Problem to solve:
Write out the full set of records exactly. Any pictures in them do not belong in the copy.

=== Begin Enclosure ===

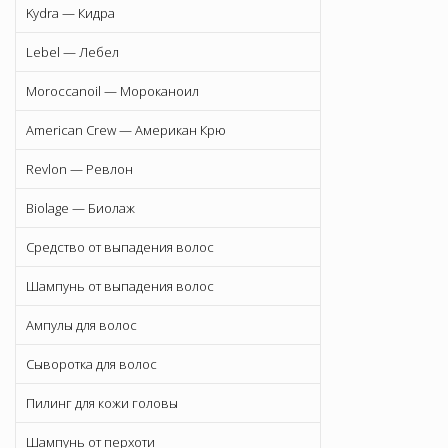
Kydra — Кидра
Lebel — Лебел
Moroccanoil — Мороканоил
American Crew — Американ Крю
Revlon — Ревлон
Biolage — Биолаж
Средство от выпадения волос
Шампунь от выпадения волос
Ампулы для волос
Сыворотка для волос
Пилинг для кожи головы
Шампунь от перхоти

=== End Enclosure ===

Solution for this problem:
Kydra — Кидра
Lebel — Лебел
Moroccanoil — Мороканоил
American Crew — Американ Крю
Revlon — Ревлон
Biolage — Биолаж
Средство от выпадения волос
Шампунь от выпадения волос
Ампулы для волос
Сыворотка для волос
Пилинг для кожи головы
Шампунь от перхоти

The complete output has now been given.